## [WHAT THIS TASK INVOLVES]
Look through the data below. Pick out the lines holding the string "buttons".

(DATA FOR PROCESSING begins)

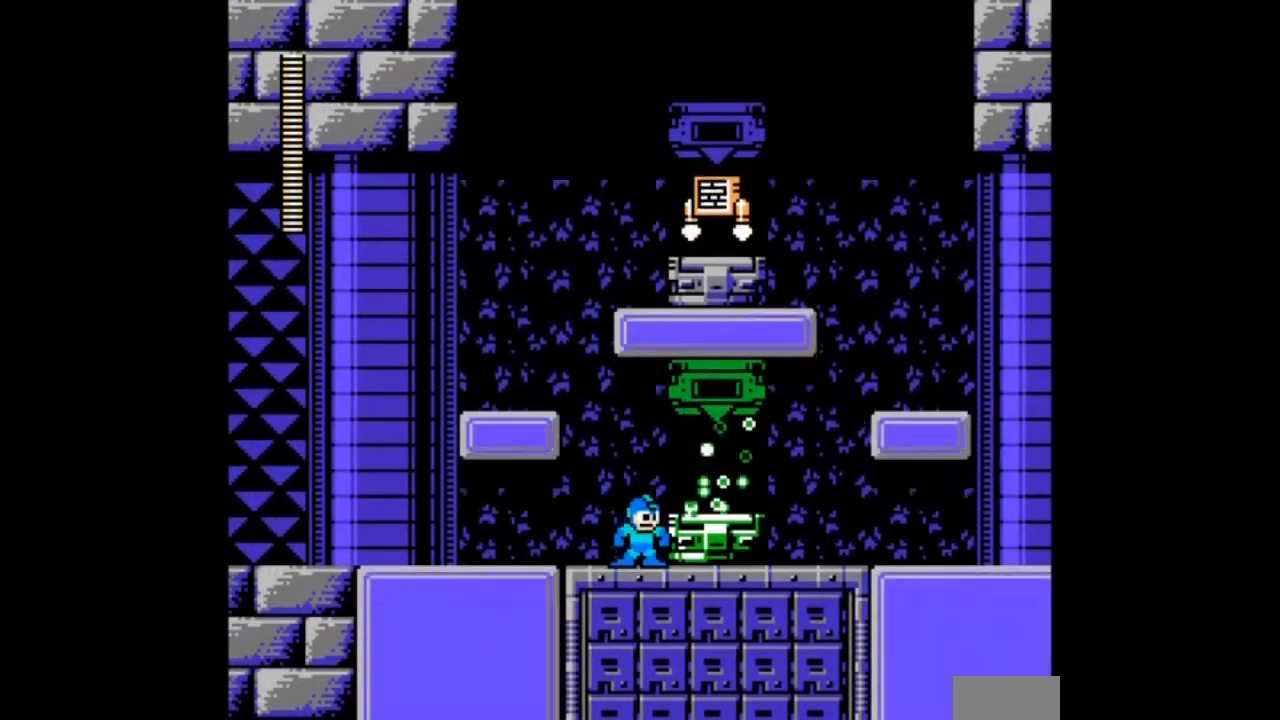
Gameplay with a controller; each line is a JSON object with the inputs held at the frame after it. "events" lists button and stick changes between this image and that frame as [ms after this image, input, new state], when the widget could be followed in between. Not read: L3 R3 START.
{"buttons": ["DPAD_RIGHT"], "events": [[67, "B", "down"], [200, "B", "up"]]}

(DATA FOR PROCESSING ends)
(DATA FOR PROCESSING begins)

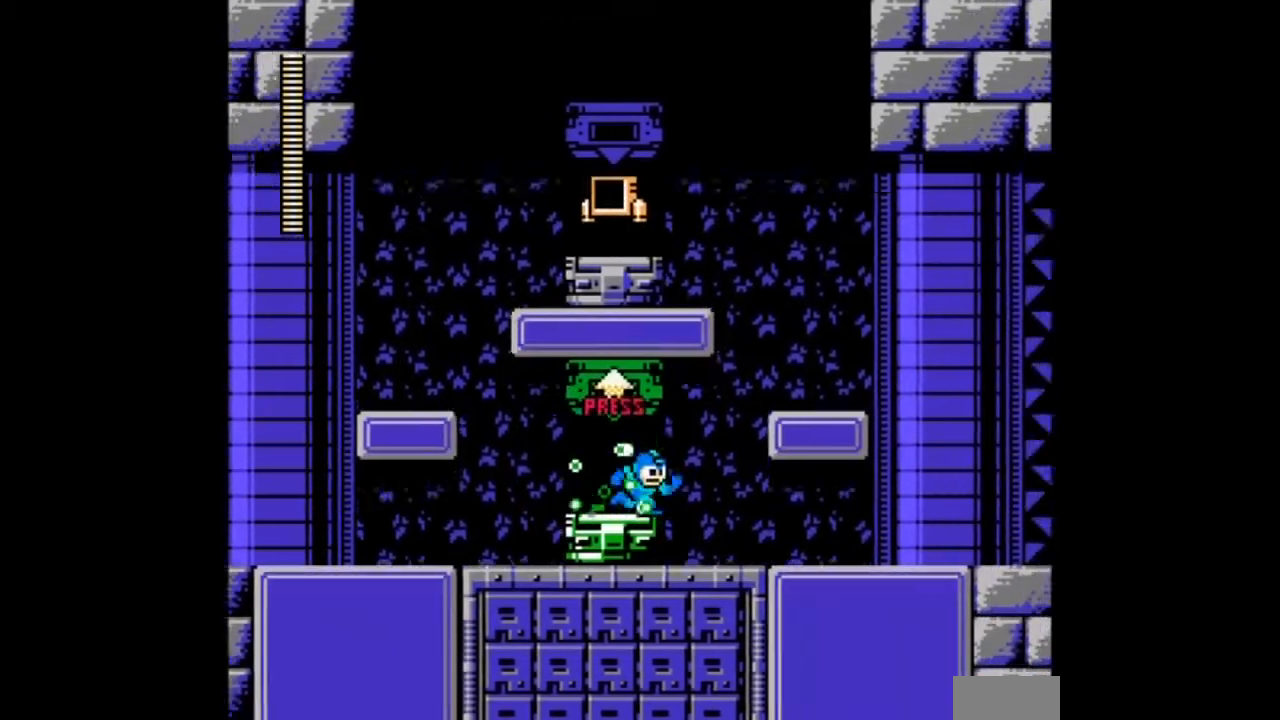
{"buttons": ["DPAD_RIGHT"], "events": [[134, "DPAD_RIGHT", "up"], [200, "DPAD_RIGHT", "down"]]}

(DATA FOR PROCESSING ends)

## [EXERCISE RESULT]
{"buttons": ["DPAD_RIGHT"], "events": [[67, "B", "down"], [200, "B", "up"]]}
{"buttons": ["DPAD_RIGHT"], "events": [[134, "DPAD_RIGHT", "up"], [200, "DPAD_RIGHT", "down"]]}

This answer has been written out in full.